Directions for this task:
Look through the entries below and extract exactly the lines from the one containing "potted plant: none [862,518,953,641]" through the one containing "pouf: present [845,1399,1217,1867]", ends included.
-------- Information provided --------
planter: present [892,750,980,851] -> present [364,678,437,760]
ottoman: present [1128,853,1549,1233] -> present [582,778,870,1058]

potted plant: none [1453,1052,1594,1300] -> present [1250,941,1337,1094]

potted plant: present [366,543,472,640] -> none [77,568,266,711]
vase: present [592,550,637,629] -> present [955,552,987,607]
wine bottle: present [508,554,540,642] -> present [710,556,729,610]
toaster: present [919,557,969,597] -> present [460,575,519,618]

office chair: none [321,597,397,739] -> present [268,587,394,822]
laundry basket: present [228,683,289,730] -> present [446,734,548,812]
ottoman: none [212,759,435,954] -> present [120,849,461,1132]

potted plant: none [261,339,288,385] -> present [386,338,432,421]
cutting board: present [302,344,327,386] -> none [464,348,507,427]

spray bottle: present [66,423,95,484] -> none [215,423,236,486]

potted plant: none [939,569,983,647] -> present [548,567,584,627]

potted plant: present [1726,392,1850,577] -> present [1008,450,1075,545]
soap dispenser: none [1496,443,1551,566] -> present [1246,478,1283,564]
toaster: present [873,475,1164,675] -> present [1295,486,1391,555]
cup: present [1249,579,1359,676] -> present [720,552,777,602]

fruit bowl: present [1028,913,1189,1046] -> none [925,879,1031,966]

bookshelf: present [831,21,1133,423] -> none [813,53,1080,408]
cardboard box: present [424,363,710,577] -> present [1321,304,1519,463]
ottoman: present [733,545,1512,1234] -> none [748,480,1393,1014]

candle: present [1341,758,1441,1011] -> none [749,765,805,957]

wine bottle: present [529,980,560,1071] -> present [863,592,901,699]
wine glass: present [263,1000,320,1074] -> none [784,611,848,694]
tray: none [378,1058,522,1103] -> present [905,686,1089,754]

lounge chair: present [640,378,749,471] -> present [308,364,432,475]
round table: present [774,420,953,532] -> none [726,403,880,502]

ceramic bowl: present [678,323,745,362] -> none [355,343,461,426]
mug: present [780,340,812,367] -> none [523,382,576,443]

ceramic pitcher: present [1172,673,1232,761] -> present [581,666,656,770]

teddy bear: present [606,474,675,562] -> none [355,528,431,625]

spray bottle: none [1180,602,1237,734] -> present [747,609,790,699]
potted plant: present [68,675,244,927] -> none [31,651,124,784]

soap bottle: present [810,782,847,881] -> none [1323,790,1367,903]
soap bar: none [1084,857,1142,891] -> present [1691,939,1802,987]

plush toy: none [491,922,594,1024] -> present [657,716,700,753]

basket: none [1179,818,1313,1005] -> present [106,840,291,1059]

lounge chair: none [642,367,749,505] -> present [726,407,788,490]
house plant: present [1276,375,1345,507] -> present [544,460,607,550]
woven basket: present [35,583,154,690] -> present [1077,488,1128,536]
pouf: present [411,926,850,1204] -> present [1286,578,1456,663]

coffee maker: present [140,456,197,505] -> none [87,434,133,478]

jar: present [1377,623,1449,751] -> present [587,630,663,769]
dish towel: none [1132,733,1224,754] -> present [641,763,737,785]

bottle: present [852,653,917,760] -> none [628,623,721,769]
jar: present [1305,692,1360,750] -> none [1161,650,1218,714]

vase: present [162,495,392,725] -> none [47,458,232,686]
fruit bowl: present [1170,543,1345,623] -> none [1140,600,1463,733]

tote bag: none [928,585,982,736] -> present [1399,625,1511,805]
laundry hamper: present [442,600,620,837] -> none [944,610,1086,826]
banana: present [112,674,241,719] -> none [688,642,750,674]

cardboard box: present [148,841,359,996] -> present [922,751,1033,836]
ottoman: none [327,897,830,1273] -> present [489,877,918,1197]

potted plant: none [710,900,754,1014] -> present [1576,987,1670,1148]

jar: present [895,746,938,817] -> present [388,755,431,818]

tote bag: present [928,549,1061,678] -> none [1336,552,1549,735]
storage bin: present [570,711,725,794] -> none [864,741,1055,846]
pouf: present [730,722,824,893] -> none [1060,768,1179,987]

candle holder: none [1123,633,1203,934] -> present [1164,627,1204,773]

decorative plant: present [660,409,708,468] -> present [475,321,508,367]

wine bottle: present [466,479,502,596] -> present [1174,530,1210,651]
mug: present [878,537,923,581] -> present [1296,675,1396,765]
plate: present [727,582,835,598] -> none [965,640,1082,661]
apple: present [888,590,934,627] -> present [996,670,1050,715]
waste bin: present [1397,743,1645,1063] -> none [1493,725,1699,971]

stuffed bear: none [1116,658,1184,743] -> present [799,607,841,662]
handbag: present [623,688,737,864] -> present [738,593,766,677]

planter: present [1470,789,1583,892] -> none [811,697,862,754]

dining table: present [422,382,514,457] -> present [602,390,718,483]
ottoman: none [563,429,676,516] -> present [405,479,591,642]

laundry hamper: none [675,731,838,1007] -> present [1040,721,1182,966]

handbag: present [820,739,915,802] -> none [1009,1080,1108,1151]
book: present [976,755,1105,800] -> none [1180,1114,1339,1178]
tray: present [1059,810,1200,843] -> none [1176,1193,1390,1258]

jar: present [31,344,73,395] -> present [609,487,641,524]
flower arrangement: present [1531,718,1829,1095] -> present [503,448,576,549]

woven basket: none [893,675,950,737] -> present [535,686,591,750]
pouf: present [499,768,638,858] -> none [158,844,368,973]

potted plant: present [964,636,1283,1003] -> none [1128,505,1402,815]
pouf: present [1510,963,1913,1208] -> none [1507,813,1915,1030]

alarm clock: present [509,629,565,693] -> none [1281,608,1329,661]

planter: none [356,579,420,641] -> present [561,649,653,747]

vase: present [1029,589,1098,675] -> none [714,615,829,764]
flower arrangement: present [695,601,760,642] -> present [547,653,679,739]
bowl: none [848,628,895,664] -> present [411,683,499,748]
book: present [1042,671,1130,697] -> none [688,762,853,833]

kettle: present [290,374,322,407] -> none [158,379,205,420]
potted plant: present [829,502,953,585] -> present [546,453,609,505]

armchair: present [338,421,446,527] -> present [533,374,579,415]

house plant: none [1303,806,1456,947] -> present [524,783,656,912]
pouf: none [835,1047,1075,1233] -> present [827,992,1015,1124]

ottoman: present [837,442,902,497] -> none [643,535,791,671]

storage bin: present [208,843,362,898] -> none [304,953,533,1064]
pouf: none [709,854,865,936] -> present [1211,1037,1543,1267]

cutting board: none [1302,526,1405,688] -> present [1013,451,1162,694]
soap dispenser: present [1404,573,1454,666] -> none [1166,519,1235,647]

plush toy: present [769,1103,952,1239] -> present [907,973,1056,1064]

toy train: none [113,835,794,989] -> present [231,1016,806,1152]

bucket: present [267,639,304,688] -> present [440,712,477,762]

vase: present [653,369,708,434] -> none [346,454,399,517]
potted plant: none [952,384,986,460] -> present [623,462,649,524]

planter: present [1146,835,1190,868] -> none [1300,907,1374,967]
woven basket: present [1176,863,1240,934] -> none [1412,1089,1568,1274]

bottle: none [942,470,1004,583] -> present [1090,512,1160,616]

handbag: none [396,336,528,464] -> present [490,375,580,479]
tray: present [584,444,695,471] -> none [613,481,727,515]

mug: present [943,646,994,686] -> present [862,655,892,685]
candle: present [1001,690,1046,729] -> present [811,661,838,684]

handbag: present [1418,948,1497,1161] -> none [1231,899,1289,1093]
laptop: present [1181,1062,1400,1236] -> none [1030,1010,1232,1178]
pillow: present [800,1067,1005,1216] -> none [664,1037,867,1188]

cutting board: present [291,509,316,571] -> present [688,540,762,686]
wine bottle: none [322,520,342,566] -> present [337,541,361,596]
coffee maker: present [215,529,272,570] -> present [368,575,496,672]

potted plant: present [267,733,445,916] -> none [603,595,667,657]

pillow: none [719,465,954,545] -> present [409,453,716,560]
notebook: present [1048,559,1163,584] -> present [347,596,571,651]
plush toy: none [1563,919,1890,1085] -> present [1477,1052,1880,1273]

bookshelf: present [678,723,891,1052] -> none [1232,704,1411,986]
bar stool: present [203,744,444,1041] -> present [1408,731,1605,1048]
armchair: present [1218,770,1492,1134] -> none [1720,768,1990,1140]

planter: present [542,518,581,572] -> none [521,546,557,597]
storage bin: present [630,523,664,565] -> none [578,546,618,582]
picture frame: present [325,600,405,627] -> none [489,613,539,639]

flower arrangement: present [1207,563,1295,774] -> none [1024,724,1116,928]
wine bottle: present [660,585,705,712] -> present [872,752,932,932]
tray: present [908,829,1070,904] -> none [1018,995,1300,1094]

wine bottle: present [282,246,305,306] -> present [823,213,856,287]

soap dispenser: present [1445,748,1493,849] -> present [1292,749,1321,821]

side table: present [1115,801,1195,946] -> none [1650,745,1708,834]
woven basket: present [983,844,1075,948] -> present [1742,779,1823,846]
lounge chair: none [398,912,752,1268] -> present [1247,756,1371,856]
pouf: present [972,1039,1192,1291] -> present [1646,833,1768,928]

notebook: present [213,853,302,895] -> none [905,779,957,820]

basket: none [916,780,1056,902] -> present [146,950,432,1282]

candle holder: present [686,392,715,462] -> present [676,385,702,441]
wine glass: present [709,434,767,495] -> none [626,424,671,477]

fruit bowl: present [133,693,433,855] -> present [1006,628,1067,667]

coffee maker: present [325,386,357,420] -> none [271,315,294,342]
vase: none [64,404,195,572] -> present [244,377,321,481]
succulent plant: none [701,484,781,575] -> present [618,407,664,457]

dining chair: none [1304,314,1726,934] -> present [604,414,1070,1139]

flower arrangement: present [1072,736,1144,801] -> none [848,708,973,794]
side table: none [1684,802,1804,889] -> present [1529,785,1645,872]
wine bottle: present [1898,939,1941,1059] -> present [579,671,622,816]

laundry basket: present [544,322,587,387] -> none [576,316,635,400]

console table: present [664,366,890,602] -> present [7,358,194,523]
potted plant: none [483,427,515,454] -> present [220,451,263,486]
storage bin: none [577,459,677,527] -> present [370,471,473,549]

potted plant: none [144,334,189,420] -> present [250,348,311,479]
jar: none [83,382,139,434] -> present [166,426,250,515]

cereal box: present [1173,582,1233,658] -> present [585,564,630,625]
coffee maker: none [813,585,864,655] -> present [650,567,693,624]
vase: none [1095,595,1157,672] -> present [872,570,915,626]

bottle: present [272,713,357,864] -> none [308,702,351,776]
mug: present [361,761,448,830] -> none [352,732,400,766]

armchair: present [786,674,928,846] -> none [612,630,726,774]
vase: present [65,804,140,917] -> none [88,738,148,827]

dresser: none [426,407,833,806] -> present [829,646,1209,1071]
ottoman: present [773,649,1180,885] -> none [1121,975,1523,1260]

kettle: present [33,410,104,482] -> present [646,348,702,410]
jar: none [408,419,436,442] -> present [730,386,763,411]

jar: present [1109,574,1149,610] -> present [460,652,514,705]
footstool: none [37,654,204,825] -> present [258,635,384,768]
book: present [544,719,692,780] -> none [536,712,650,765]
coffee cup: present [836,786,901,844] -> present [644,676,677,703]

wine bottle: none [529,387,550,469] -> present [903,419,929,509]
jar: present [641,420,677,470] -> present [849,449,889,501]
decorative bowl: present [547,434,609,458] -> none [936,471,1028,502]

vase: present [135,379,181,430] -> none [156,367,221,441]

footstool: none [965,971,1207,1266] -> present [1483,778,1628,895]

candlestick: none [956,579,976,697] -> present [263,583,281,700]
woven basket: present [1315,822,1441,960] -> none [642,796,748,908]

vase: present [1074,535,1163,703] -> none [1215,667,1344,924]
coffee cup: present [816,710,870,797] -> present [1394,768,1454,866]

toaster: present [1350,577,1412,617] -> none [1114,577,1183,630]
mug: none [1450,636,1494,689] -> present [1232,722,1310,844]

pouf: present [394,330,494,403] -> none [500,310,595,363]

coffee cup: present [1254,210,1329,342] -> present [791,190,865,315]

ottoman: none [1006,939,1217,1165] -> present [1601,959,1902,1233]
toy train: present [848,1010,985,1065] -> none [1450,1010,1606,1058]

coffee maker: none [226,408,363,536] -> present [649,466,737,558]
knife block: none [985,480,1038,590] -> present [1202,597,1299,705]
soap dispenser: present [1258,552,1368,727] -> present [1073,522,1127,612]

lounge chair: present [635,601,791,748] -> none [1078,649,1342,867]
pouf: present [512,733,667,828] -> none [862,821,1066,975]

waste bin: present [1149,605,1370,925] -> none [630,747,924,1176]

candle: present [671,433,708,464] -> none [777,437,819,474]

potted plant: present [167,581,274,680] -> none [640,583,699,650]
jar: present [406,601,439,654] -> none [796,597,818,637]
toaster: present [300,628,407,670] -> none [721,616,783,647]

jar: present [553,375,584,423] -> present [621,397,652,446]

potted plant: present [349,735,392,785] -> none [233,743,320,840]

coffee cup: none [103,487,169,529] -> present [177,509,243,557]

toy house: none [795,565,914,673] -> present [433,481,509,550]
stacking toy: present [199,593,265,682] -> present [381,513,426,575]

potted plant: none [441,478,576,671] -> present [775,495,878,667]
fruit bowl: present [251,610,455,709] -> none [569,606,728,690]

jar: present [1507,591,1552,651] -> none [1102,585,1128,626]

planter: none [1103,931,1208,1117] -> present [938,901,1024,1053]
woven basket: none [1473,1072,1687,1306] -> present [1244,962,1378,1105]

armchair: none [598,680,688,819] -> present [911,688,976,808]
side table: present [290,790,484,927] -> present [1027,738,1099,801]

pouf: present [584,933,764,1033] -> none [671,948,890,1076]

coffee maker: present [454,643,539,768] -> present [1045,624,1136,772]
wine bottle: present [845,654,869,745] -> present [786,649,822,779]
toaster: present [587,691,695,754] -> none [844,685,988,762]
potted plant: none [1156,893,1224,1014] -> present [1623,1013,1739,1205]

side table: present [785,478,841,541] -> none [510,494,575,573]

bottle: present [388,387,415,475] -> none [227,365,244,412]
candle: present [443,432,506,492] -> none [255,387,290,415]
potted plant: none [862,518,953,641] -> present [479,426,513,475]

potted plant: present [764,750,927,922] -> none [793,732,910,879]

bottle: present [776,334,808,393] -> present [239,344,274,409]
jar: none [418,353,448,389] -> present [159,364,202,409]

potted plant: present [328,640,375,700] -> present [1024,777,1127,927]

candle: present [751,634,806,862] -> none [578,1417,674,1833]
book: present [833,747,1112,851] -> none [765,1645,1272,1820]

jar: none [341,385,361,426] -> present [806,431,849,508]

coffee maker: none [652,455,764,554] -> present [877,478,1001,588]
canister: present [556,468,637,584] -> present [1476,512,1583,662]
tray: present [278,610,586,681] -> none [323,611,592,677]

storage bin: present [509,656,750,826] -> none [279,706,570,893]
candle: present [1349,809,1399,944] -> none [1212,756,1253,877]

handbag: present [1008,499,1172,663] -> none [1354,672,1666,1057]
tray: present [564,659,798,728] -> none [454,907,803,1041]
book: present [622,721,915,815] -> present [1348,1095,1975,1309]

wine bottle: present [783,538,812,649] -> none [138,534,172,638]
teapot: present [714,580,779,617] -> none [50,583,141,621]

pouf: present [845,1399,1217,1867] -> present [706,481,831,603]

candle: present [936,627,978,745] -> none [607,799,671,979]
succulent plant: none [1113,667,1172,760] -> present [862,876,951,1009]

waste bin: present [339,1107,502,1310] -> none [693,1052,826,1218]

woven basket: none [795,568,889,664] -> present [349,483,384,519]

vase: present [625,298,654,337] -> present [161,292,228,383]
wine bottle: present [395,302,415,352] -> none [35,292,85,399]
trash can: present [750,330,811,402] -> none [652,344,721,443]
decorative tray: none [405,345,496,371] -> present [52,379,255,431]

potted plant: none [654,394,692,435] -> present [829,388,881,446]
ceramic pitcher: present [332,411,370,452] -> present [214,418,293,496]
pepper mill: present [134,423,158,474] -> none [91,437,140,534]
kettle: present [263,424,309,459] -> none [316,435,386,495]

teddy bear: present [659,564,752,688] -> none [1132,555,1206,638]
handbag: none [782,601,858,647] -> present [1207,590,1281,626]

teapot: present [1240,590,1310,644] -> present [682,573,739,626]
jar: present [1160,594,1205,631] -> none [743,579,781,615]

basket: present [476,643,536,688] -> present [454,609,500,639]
--------
Answer space:
potted plant: none [862,518,953,641] -> present [479,426,513,475]

potted plant: present [764,750,927,922] -> none [793,732,910,879]

bottle: present [776,334,808,393] -> present [239,344,274,409]
jar: none [418,353,448,389] -> present [159,364,202,409]

potted plant: present [328,640,375,700] -> present [1024,777,1127,927]

candle: present [751,634,806,862] -> none [578,1417,674,1833]
book: present [833,747,1112,851] -> none [765,1645,1272,1820]

jar: none [341,385,361,426] -> present [806,431,849,508]

coffee maker: none [652,455,764,554] -> present [877,478,1001,588]
canister: present [556,468,637,584] -> present [1476,512,1583,662]
tray: present [278,610,586,681] -> none [323,611,592,677]

storage bin: present [509,656,750,826] -> none [279,706,570,893]
candle: present [1349,809,1399,944] -> none [1212,756,1253,877]

handbag: present [1008,499,1172,663] -> none [1354,672,1666,1057]
tray: present [564,659,798,728] -> none [454,907,803,1041]
book: present [622,721,915,815] -> present [1348,1095,1975,1309]

wine bottle: present [783,538,812,649] -> none [138,534,172,638]
teapot: present [714,580,779,617] -> none [50,583,141,621]

pouf: present [845,1399,1217,1867] -> present [706,481,831,603]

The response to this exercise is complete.